**** TEKS EKSTRAKSI
Wednesday, November 14, 2007

Jong Molukken; Pemuda Sagu Pemuda Cengkeh-Pala

Jong Molukken (Belanda) atau the moluccas young (pemuda maluku) biasanya dilabelkan oleh masyarakatnya sendiri sebagai pemuda 'malas', biar seng ada uang yang penting bagaya dan performa luarnya tampak sebagai manusia 'keras ' karena rata-rata tekstur kulitnya gelap (hitam manis, istilah populer di tempatnya). Label 'malas' pada identitas pemuda maluku ini memang ada benarnya dalam kenyataan. Keadaan ini sangat mungkin dipengaruhi oleh kondisi alam (sumber produksi kebutuhan hidup) beserta faktor lingkungan sosial dan kesejarahan yang saling berhubungan secara kausalitas.
********
▸ **TUGAS 1**
Dalam teks tentang Jong Molukken, label apa yang biasanya diberikan masyarakat kepada pemuda Maluku?
▸ **TUGAS 2**
Sunting teks tentang Jong Molukken dari "Wednesday, November 14, 2007" sampai "berhubungan secara kausalitas.", termasuk kedua batas itu, dengan mengganti "hitam manis" menjadi "sawo matang".
▸ **TUGAS 3**
Lanjutkan tulisan tentang Jong Molukken dari titik terakhirnya.
Materi ini tidak diperlukan.
**** DATA YANG DIBERIKAN
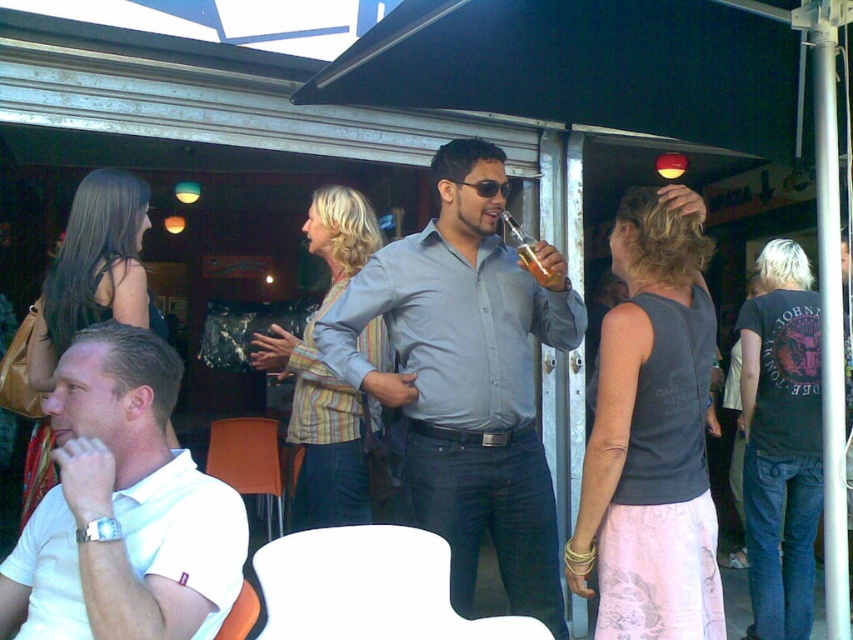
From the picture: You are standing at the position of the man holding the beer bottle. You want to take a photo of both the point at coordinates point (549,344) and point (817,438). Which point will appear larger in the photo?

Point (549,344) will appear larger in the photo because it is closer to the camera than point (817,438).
********
▸ **HASIL 1**
Pemuda 'malas'.

▸ **HASIL 2**
Wednesday, November 14, 2007

Jong Molukken; Pemuda Sagu Pemuda Cengkeh-Pala

Jong Molukken (Belanda) atau the moluccas young (pemuda maluku) biasanya dilabelkan oleh masyarakatnya sendiri sebagai pemuda 'malas', biar seng ada uang yang penting bagaya dan performa luarnya tampak sebagai manusia 'keras ' karena rata-rata tekstur kulitnya gelap (sawo matang, istilah populer di tempatnya). Label 'malas' pada identitas pemuda maluku ini memang ada benarnya dalam kenyataan. Keadaan ini sangat mungkin dipengaruhi oleh kondisi alam (sumber produksi kebutuhan hidup) beserta faktor lingkungan sosial dan kesejarahan yang saling berhubungan secara kausalitas.

▸ **HASIL 3**
Yang pertama adalah faktor alam. Di tanah maluku, kecuali pulau Buru, masyarakat rata-rata memproduksi tanaman ubi-ubian (kasbi, kaladi, patatas dan lain-lain) dan sagu dengan berbagai varian kegunaannya sebagai bahan makanan pokok. Karena faktor geologi dan topografi tanah, di sana tidak cocok dijadikan sawah. Alih-alih mau menggarap sawah, masyarakat lebih mengusahakan tanaman perkebunan berusia tahunan, seperti cengkeh, pala, kelapa dan buah-buahan. Namun diantara tanaman yang terakhir itu, cengkeh dan pala-lah yang menjadi komoditi andalan dan terkenal. Bahkan kalau mau bernostalgia, dua komoditi inilah yang menjadi incaran ekspedisi dagang (gold, kapitalisme) yang ambisius (glory) dan disertai misi kristenisasi (gospel) bangsa Eropa berabad-abad lalu. Sebagai perbandingan, sawah adalah lahan berlumpur yang membutuhkan perhatian pengairan serta pemeliharaan dan pemupukan yang terus menerus, bahkan hampir setiap hari. Petani sawah harus menyesuaikan perilaku hidupnya dengan sifat pertumbuhan padi. Setiap pagi, bahkan saat fajar menyinsing, para petani biasanya sudah berangkat ke sawahnya. Bekerja sampai tengah hari, sesudah itu istirahan sebentar dan biasanya beraktivitas di sekitar sawahnya sampai petang tiba. Ini dilakukan dalam pola yang rutin. Mengolah sawah membutuhkan ketekunan, kerajinan dan kesabaran. Mungkin faktor inilah yang membentuk pribadi petani penggarap sawah menjadi pribadi yang sabar dan ulet. Hal ini tak dapat dipungkiri berimplikasi tehadap pola interaksi dan pola hidup di tengah keluarga dan masyarakat.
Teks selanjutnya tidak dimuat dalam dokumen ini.